Cincinnati Bell Inc. Announces Tender Offer

CINCINNATI, Sept. 13, 2016 (GLOBE NEWSWIRE) -- Cincinnati Bell Inc. (NYSE:CBB) (the “Company”) today announced that it has commenced an offer to purchase for cash (the “Offer”) any and all of its outstanding 8.375% Senior Notes due 2020 (the “Notes”) on the terms set forth in the table below.

Title of Security and CUSIP Number Outstanding Principal Amount Offer Consideration (1)
8.375% Senior Notes due 2020
(CUSIP No. 171871AN6;
ISIN No. US171871AN65)
$397.1 million



(1) Per $1,000 principal amount of Notes.

The Offer is being made upon the terms and conditions set forth in the Offer to Purchase dated September 13, 2016 (the “Offer to Purchase”), and in the related Letter of Transmittal and the related Notice of Guaranteed Delivery. The Offer will expire at 5:00 p.m. New York City time, on September 19, 2016, unless extended or earlier terminated as described in the Offer to Purchase (such time and date, as they may be extended, the “Expiration Time”).

Holders of Notes who desire to participate in the Offer must validly tender their Notes or deliver a properly completed and duly executed Notice of Guaranteed Delivery at or before the Expiration Time and must not validly withdraw their Notes at or before the Expiration Time in order to be eligible to receive the “Offer Consideration” set forth in the table above. In addition, accrued and unpaid interest up to, but not including, the payment date of the Notes will be payable in cash on all validly tendered and accepted Notes. Payment for Notes that are validly tendered and accepted for purchase by the Company at or before the Expiration Time is expected to occur on or around September 22, 2016 (the “Payment Date”).

The Company’s obligation to accept for purchase and to pay for any Notes validly tendered pursuant to the Offer is subject to the satisfaction or waiver of certain conditions described in the Offer to Purchase. Notes tendered pursuant to the Offer may be withdrawn at any time before the earlier of (i) the Expiration Time or (ii) if the Offer is extended, the 10th business day after the commencement of the Offer. Notes tendered pursuant to the Offer may also be withdrawn at any time after the 60th business day after commencement of the Offer if, for any reason, the Offer has not been consummated within 60 business days of commencement.
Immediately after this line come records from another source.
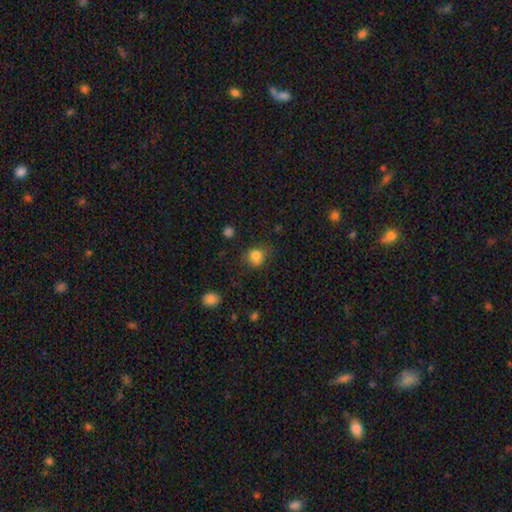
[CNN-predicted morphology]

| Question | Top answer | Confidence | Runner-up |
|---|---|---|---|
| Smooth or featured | smooth | 81% | star or artifact (12%) |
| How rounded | round | 74% | in between (25%) |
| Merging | none | 68% | minor disturbance (23%) |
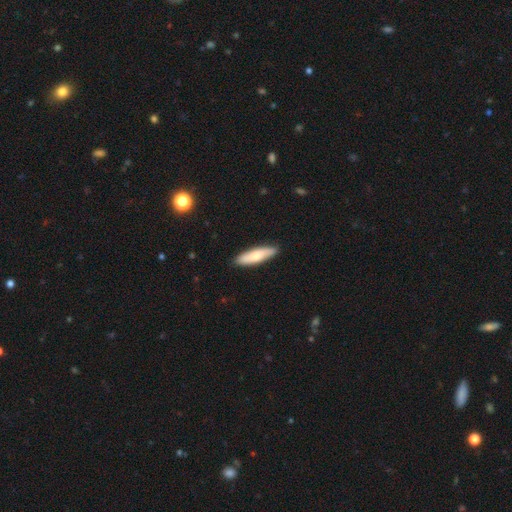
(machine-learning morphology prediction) This appears to be a smooth galaxy with no disk features (73%) that is cigar-shaped (63%). Merging: none (89%).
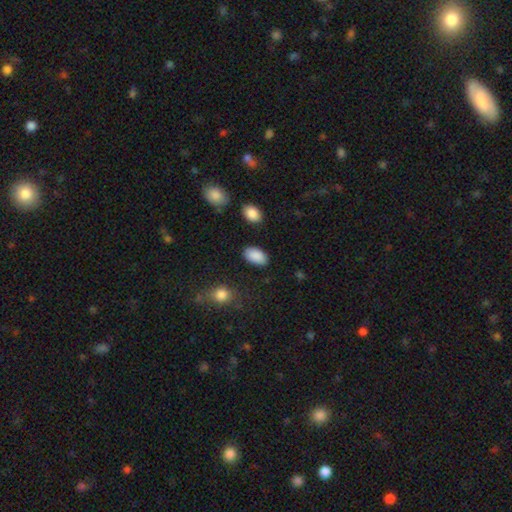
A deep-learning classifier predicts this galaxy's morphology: Smooth or featured?
  - smooth: 89% *
  - star or artifact: 7%
  - featured or disk: 4%
How rounded?
  - in between: 94% *
  - round: 5%
  - cigar-shaped: 1%
Merging?
  - none: 85% *
  - minor disturbance: 10%
  - major disturbance: 3%
  - merger: 2%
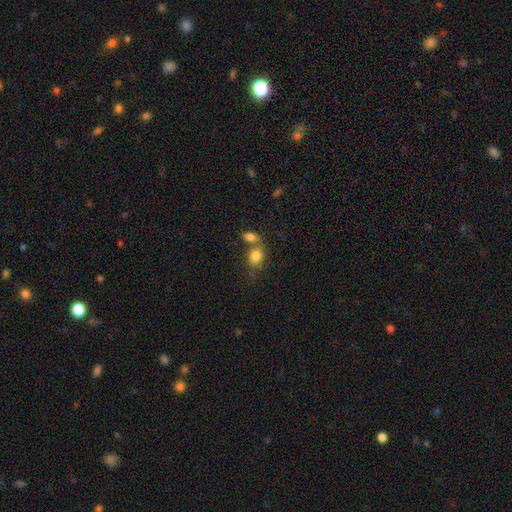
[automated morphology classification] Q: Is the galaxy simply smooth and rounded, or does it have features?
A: smooth — 82%.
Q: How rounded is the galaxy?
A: in between — 56%.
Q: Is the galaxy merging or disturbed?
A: merger — 42%.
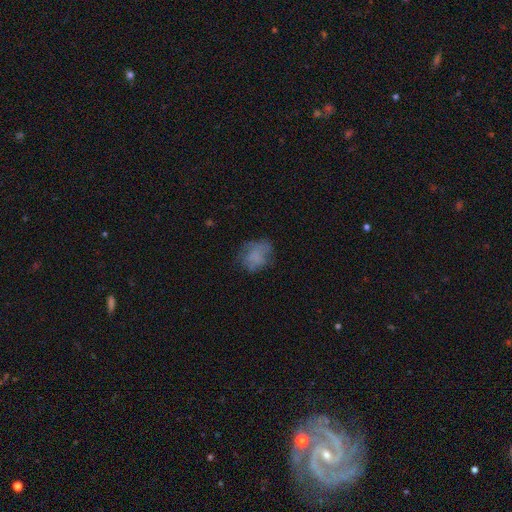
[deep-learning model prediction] smooth-or-featured: smooth: 64% | featured or disk: 24% | star or artifact: 12%
  how-rounded: in between: 56% | round: 43% | cigar-shaped: 1%
  merging: none: 56% | minor disturbance: 25% | major disturbance: 18% | merger: 2%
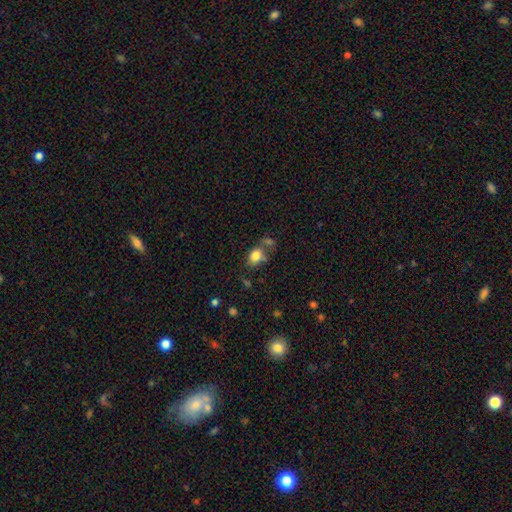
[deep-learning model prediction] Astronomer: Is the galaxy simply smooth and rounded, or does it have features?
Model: smooth — 81%.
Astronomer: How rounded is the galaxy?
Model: in between — 71%.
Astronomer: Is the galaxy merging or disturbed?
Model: none — 52%.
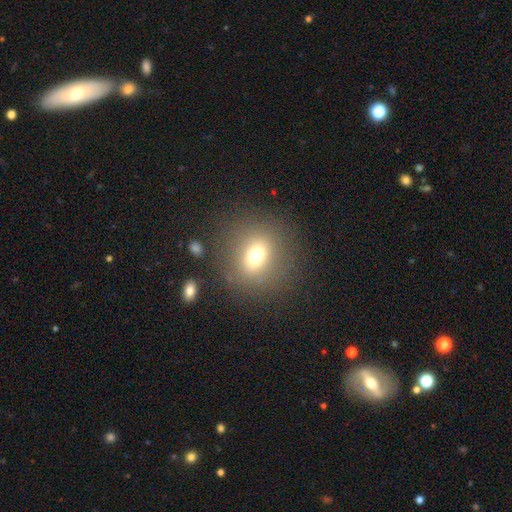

The Company expressly reserves the right, in its sole discretion, subject to applicable law, to (i) terminate or withdraw the Offer at any time and not accept for purchase any Notes, (ii) waive any or all of the conditions of the Offer, in whole or in part, at any time prior to the Expiration Time and from time to time, (iii) extend the Expiration Time or (iv) otherwise amend the Offer in any respect. If the Company makes a material change in the terms of the Offer or the information concerning the Offer or waives a material condition of the Offer, the Company will disseminate additional offering materials and extend the Offer to the extent required by law. Until the Expiration Time, no assurance can be given that the Offer will be completed.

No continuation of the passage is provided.